Hopeful News for Arctic Protection As We Head Into 2017

Alex Levinson
Date: December 26, 2016
Pacific Environment aims to mobilize the international community to protect Arctic peoples and wildlife. (Photo: Bryan & Cherry Alexander Photography/ArcticPhoto)

As 2016 ends and we look ahead to the challenges of 2017, I want to pause for a minute and share with you some encouraging news for the future of the Arctic.

Pacific Environment has been campaigning for a fossil fuel-free Arctic for nearly a decade, together with many environmental groups, community allies and supporters like you.

The hard work helped produce an important joint announcement last week by President Obama and Canadian Prime Minister Trudeau.

The item in the announcement that received all the press attention was the protection of the U.S.- and Canadian-controlled parts of the Arctic Ocean—including fragile coastal waters—from oil and gas drilling.

Five years ago, during the most intense moments in the battle against Shell Oil drilling off Alaska, many said that drilling was inevitable and that environmental groups could do nothing more than fight for best practices.

A few voices, including Pacific Environment, said that the ultimate goal had to be a ban on all drilling to protect oceans, wildlife, communities and the global climate. Last week’s announcement affirms the wisdom of boldness by activists.

We and allies are now gearing up to fight attempts by the Trump administration to open up America’s public lands and waters to Big Oil.

But the Obama-Trudeau announcement did much more than protect Arctic seas from drilling. The two leaders announced major moves toward a clean energy economy in the Arctic—moves that track what Pacific Environment and allies have been advocating.

  • The United States and Canada agreed to start the process to phase out heavy fuel oil in Arctic waters.

Even if there were no oil drilling at all in the Arctic, a huge threat of oil spill disasters comes from supertankers (like the Exxon Valdez) and other commercial ships—too many of which still use or transport heavy fuel oil.

This oil is super-dense and impossible to clean up in Arctic conditions. A spill would be catastrophic for communities, wildlife and ecosystems. And I’m proud that because of Pacific Environment’s leadership, this issue has risen to the top of the Arctic policy agenda.

Obama and Trudeau did more still, announcing common-sense ship traffic regulations.

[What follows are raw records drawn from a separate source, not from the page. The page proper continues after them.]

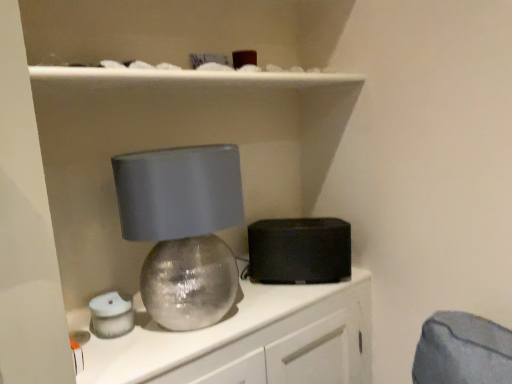
Question: Is black matte speaker at center wider than matte silver sphere at center?

Choices:
 (A) yes
 (B) no

Answer: (B)

Question: Does black matte speaker at center have a larger size compared to matte silver sphere at center?

Choices:
 (A) yes
 (B) no

Answer: (B)

Question: Is black matte speaker at center at the right side of matte silver sphere at center?

Choices:
 (A) yes
 (B) no

Answer: (A)

Question: Is matte silver sphere at center surrounded by black matte speaker at center?

Choices:
 (A) no
 (B) yes

Answer: (A)

Question: Is black matte speaker at center taller than matte silver sphere at center?

Choices:
 (A) yes
 (B) no

Answer: (B)

Question: Considering their positions, is black matte speaker at center located in front of or behind matte silver sphere at center?

Choices:
 (A) front
 (B) behind

Answer: (B)

Question: Is black matte speaker at center spatially inside matte silver sphere at center, or outside of it?

Choices:
 (A) outside
 (B) inside

Answer: (A)

Question: From a real-world perspective, is black matte speaker at center positioned above or below matte silver sphere at center?

Choices:
 (A) below
 (B) above

Answer: (B)

Question: Looking at the image, does black matte speaker at center seem bigger or smaller compared to matte silver sphere at center?

Choices:
 (A) small
 (B) big

Answer: (A)

Question: From their relative heights in the image, would you say black matte speaker at center is taller or shorter than matte gray lampshade at center?

Choices:
 (A) short
 (B) tall

Answer: (A)

Question: Does point (288, 276) appear closer or farther from the camera than point (204, 193)?

Choices:
 (A) closer
 (B) farther

Answer: (B)

Question: In the image, is black matte speaker at center on the left side or the right side of matte gray lampshade at center?

Choices:
 (A) left
 (B) right

Answer: (B)

Question: From a real-world perspective, is black matte speaker at center physically located above or below matte gray lampshade at center?

Choices:
 (A) above
 (B) below

Answer: (B)

Question: In terms of width, does matte gray lampshade at center look wider or thinner when compared to black matte speaker at center?

Choices:
 (A) wide
 (B) thin

Answer: (A)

  • In the face of a huge increase forecast for Arctic ship traffic, the two nations committed to various protections for indigenous communities and wildlife, including ship “avoidance areas,” speed limits and shipping lanes.

These measures will prevent collisions and steer ships away from dangerous areas, breeding and migrating wildlife, and indigenous subsistence activities.

Finally, the item that may prove to be the most important for the ultimate success of Arctic protection was one hardly noticed.

  • Obama and Trudeau announced measures to support indigenous economic development without fossil fuels and to include the voices and full participation of indigenous communities in that economic development.

Climate change and the anticipated increase in ship traffic are threatening the survival of Arctic indigenous people whose lives are inextricably tied to the bounty of the sea.

I’m proud that Pacific Environment has been partnering with indigenous leaders to help them gain a seat at the most important international institution for Arctic waters.

From securing new international laws for Arctic waters (an historic achievement that many had deemed too big a lift) to an ongoing campaign for marine protections in the Bering Sea, Pacific Environment has been fighting to protect the fragile Arctic, its people and wildlife from a threatened onslaught of industrializing activities.

Ultimately, the long-term health of the region will require strong protections from the potentially devastating impacts of increased ship traffic and a just transition from fossil fuels to clean energy.

Yes, the new Trump administration is littered with climate change deniers and fossil fuel acolytes, posing a threat to all these recent achievements in the Arctic.

But I’m heartened because I know that people here at home and around the world are way ahead of the new administration’s dangerously outdated fossil fuel agenda.

From key industries to faith leaders, more and more folks across partisan lines are realizing the existential threat climate change poses to our lives—and they will be demanding action for a just transition to clean energy.

Pacific Environment has been working in politically challenging conditions around the Pacific Rim for decades. Our partners in China and Russia show us how much can be accomplished through the vision and determined action of grassroots leaders.

Our partners’ courage in the face of political repression inspires me every day, and it gives me strength to continue the fight for the Arctic and our future.

I hope they will inspire you, too, to face 2017 with boldness and courage. Let’s make the environmental movement even stronger together.